Omicidio Lamezia, i due arrestati in carcere a Catanzaro: sono rei confessi (I NOMI)

Sono in attesa di udienza di convalida. La nota dei Carabinieri con la ricostruzione dei tragici fatti di ieri sera

Nella mattinata odierna, al termine delle primissime indagini condotte relativamente ai gravi fatti di sangue occorsi nella piazza Borelli di Lamezia Terme nella serata di ieri, i Carabinieri del Gruppo di Lamezia Terme hanno tratto in arresto, nello stato di quasi-flagranza, i due presunti responsabili dell’omicidio di un 51enne lametino e del contestuale tentativo di omicidio in danno di altre due persone. Si tratta di Antonio Monteleone e Claudio Paola,

In una nota dei Carabinieri che riportiamo di seguito vengono ricostruiti e riepilogati i tragici fatti di ieri

“Nella serata di ieri 7 marzo – si legge nella nota – i militari del Gruppo Carabinieri di Lamezia Terme, a seguito di diverse segnalazioni pervenute al numero d’emergenza 112, sono intervenuti in piazza Borelli, ove poco prima erano stati esplosi numerosi colpi d’arma da fuoco. prontamente, la Centrale operativa della Compagnia Carabinieri cittadina indirizzava sul posto le pattuglie esterne, le quali, una volta giunte, costatavano la presenza sull’asfalto di diversi bossoli di pistola ed individuavano, poco distante, un uomo disteso lungo la careggiata, immediatamente soccorso da personale medico del 118 e trasportato d’urgenza, tramite autoambulanza, presso il vicino ospedale. Lo stesso decedeva poco dopo, nonostante le manovre salvavita praticate dai sanitari.

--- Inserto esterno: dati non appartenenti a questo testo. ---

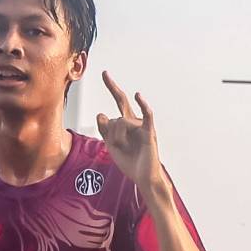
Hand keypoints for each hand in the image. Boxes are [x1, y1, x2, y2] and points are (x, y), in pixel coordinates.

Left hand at [94, 73, 161, 188]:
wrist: (143, 177)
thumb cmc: (130, 162)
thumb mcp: (111, 146)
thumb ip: (105, 130)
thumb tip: (100, 113)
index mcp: (125, 124)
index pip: (115, 107)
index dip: (110, 95)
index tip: (105, 77)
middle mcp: (133, 122)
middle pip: (121, 101)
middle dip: (112, 86)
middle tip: (104, 73)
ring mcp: (141, 126)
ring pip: (119, 122)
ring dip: (115, 137)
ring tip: (122, 148)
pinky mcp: (149, 132)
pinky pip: (146, 115)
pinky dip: (143, 105)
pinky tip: (138, 95)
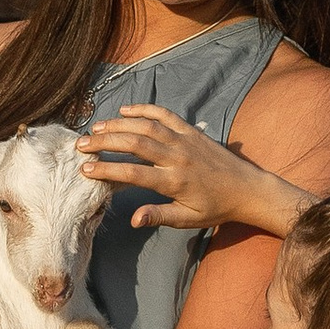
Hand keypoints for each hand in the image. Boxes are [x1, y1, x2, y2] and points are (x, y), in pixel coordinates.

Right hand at [80, 104, 303, 238]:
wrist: (248, 189)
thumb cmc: (216, 208)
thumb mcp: (188, 219)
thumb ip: (159, 216)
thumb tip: (134, 219)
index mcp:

Durante le fasi di messa in sicurezza della piazza, il personale operante aveva cognizione della presenza di altri due feriti, di cui uno grave, successivamente trasportato presso l’ospedale di Catanzaro. Quest’ultimo è stato sottoposto ad un delicato intervento chirurgico e ricoverato in prognosi riservata, mentre l’altro ferito è stato dimesso con prognosi di pochi giorni.
Sulla scena del crimine veniva inviato personale del Nucleo Investigativo e della Sezione Operativa del Gruppo Carabinieri di Lamezia Terme, nonché la sezione rilievi del Comando Provinciale di Catanzaro, per le indagini volte alla ricostruzione dell’accaduto ed all’individuazione dei responsabili.

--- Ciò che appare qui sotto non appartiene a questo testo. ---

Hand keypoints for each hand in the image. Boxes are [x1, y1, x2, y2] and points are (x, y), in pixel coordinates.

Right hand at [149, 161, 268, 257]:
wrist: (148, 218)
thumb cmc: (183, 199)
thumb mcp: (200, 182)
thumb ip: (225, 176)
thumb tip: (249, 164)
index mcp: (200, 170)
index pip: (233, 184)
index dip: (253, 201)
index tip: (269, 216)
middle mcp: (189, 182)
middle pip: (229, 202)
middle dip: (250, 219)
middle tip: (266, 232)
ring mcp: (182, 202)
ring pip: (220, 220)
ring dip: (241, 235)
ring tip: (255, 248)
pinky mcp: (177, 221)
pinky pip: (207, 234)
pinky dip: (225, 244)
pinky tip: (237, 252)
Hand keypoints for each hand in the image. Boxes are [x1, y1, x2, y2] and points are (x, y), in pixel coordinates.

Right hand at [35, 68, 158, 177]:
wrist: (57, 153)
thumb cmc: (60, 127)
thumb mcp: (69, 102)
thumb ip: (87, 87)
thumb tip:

Considerate le repentine attività investigative, condotte attraverso la visione delle numerose telecamere di videosorveglianza della zona e l’escussione dei diversi testimoni, nonché le ricerche diramante sui potenziali autori, in tarda serata, due persone si sono costituite presso gli uffici della Caserma Carabinieri di via G. Marconi, dove sono state interrogate dal magistrato di turno presso la locale Procura della Repubblica, alla presenza dei difensori di fiducia.

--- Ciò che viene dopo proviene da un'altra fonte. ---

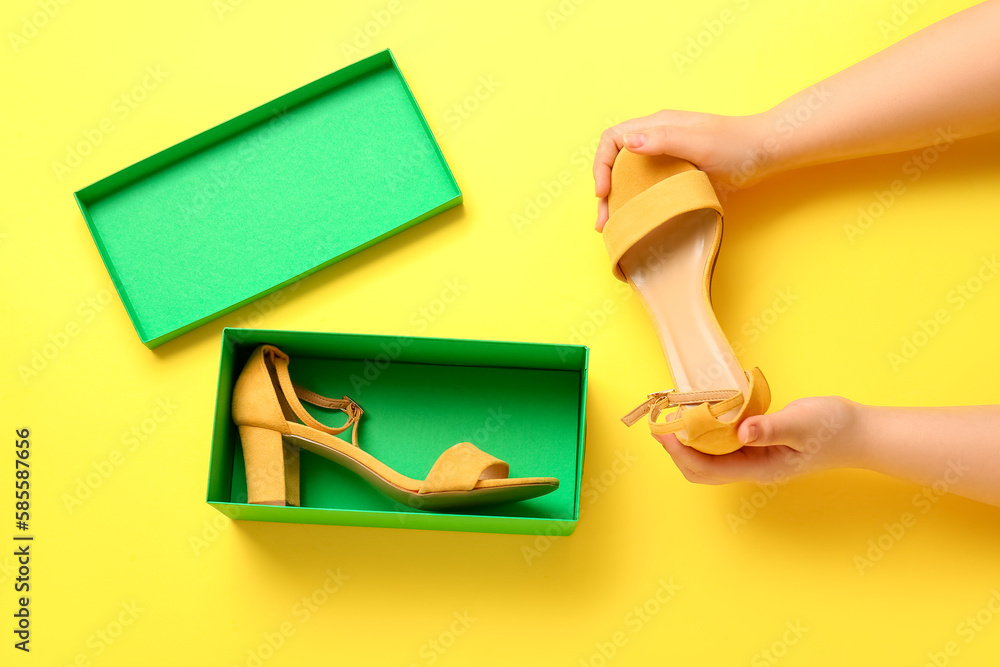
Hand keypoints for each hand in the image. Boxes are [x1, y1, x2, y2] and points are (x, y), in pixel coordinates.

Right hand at [593, 110, 773, 229]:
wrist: (766, 153)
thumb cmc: (736, 144)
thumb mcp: (699, 141)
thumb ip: (664, 139)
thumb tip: (629, 142)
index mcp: (657, 126)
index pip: (612, 139)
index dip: (602, 164)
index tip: (604, 192)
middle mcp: (656, 140)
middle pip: (616, 162)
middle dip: (605, 190)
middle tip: (604, 222)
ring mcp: (666, 158)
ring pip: (629, 178)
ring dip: (618, 202)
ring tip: (613, 228)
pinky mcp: (676, 175)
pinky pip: (647, 189)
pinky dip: (637, 205)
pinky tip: (636, 222)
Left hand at [656, 396, 864, 484]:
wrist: (858, 432)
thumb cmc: (833, 429)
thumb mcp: (802, 424)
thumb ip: (772, 427)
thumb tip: (742, 431)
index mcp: (759, 468)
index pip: (707, 468)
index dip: (681, 452)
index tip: (665, 432)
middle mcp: (751, 466)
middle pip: (701, 467)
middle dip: (677, 448)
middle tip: (659, 422)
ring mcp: (753, 456)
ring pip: (709, 455)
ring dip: (688, 440)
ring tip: (672, 416)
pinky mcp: (756, 443)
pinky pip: (721, 442)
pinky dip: (705, 430)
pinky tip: (699, 411)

I presunti responsabili, rei confessi, al termine delle formalità di rito, sono stati tratti in arresto e tradotti presso la Casa Circondariale di Catanzaro su disposizione del magistrato di turno esterno della Procura della Repubblica di Lamezia Terme, in attesa della udienza di convalida dell’arresto dinanzi al Giudice per le indagini preliminari presso il Tribunale di Lamezia Terme e la valutazione delle rispettive posizioni in sede cautelare.
il procedimento penale pende, ovviamente, in fase investigativa”.